- [What you should do]:
The data below needs to be returned exactly, line for line.

*** Opening Supplied data ***

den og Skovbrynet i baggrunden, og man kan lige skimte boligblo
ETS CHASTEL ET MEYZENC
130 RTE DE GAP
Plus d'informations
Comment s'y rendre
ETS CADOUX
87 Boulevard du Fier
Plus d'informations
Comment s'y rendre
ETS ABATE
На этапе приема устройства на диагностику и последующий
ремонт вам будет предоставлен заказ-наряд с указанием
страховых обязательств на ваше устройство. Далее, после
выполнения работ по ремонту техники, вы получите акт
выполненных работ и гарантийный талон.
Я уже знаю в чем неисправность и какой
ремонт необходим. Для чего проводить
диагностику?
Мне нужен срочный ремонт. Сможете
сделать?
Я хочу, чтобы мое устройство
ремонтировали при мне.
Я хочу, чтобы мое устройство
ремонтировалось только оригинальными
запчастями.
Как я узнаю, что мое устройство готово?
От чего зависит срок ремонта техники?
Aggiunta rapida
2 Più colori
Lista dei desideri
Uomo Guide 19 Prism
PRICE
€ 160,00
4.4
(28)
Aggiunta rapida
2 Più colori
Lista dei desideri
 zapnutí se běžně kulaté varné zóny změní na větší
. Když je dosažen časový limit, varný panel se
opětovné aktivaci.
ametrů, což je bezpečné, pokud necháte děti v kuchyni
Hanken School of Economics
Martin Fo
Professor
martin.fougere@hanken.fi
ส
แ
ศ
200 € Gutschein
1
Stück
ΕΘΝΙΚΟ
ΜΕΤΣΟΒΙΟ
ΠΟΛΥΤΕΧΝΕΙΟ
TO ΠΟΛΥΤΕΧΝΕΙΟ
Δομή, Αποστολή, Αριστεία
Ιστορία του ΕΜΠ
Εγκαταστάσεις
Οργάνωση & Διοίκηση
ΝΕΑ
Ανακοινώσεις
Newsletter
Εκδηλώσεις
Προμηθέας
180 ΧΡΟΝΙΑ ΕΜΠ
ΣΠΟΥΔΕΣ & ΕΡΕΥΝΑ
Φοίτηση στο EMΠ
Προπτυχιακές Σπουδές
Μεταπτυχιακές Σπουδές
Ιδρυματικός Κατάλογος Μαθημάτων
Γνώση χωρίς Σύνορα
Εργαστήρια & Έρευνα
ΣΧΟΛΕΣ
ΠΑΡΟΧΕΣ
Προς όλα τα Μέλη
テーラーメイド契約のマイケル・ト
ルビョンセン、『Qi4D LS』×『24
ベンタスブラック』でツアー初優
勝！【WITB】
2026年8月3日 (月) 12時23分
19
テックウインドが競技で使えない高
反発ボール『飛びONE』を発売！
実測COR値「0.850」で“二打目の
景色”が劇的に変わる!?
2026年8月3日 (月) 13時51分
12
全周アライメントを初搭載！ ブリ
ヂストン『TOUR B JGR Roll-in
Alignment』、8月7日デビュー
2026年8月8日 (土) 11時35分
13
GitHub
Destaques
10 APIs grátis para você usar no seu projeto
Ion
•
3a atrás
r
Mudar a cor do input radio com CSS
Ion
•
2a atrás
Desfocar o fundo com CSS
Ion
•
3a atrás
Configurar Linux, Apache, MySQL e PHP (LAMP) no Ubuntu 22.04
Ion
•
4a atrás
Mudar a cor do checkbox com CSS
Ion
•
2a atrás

*** Closing Supplied data ***

- [Exercise solution]:
den og Skovbrynet i baggrunden, og man kan lige skimte boligblo
ETS CHASTEL ET MEYZENC
130 RTE DE GAP
Plus d'informations
Comment s'y rendre
ETS CADOUX
87 Boulevard du Fier
Plus d'informations
Comment s'y rendre
ETS ABATE
На этапе приема устройства на диагностику и последующий
ремонт вам будет предоставлен заказ-наряд с указанием
страховых обязательств на ваше устройство. Далее, после
выполнения работ по ремонту техники, вы получите акт
выполненных работ и гарантийный талон.
Я уже знаю в чем неисправность и какой
ремонт необходим. Для чего проводить
диагностику?
Мне нужен срочный ремонт. Сможете
сделать?
Я хочу, чтобы мое устройство
ремонтировали при мне.
Я хочу, чтобы мое устройство
ремонтировалось только оригинальными
запчастями.
Как я узнаю, что мое устройство готово?
От чего зависит срок ремонта техники?
Aggiunta rapida
2 Più colori
Lista dei desideri
Uomo Guide 19 Prism
PRICE
€ 160,00
4.4
(28)
Aggiunta rapida
2 Più colori
Lista dei desideri
 zapnutí se běžně kulaté varné zóny změní na větší
. Když je dosažen časový limit, varný panel se
opětovné aktivaci.
ametrů, což je bezpečné, pokud necháte děti v kuchyni
Hanken School of Economics
Martin Fo
Professor
martin.fougere@hanken.fi
ส
แ
ศ
200 € Gutschein
1
Stück
ΕΘΝΙΚΟ
ΜΕΤΣΟΒΙΟ
ΠΟΛΥΤΕΧΝΕΙΟ
TO ΠΟΛΥΤΕΧΝΕΙΟ
Δομή, Αποστολή, Αριστεία
Ιστορία του ΕΜΠ
Εγκαταστάσεις
Οργάνωση & Διοίκηση
ΝΕΑ
Ανακοινώσεις
Newsletter
Εκδηλώσεις
Προμηθέας
180 ΧΡΟΝΙΑ ΕΜΠ
ΣΠΟΥΔΕΣ & ΕΡΕΥΝΑ
Φοίτηση στο EMΠ
Προπτυχιακές Σπουδές
Μεταπτυχιακές Σπουδές
Ιδρυματικός Κατάλογος Μαθημάτων
Γνώση χωρίς Σύνορα
Εργαστήρια & Έρευνα
ΣΧΟΛΕΣ
ΠΑΡΟΧΕΣ
Προς όλα τα Μέλη
テーラーメイド契約のマイケル・ト
ルビョンセン、『Qi4D LS』×『24
ベンタスブラック』でツアー初優
勝！【WITB】
2026年8月3日 (月) 12時23分
19
テックウインドが競技で使えない高
反発ボール『飛びONE』を発売！
実測COR値「0.850」で“二打目の
景色”が劇的に変わる!?
2026年8月3日 (月) 13時51分
12
全周アライメントを初搭載！ ブリ
ヂストン『TOUR B JGR Roll-in
Alignment』、8月7日デビュー
2026年8月8日 (土) 11時35分
13
GitHub
Destaques
10 APIs grátis para você usar no seu projeto
Ion
•
3a atrás
r
Mudar a cor do input radio com CSS
Ion
•
2a atrás
Desfocar o fundo com CSS
Ion
•
3a atrás
Configurar Linux, Apache, MySQL e PHP (LAMP) no Ubuntu 22.04
Ion
•
4a atrás
Mudar a cor do checkbox com CSS
Ion
•
2a atrás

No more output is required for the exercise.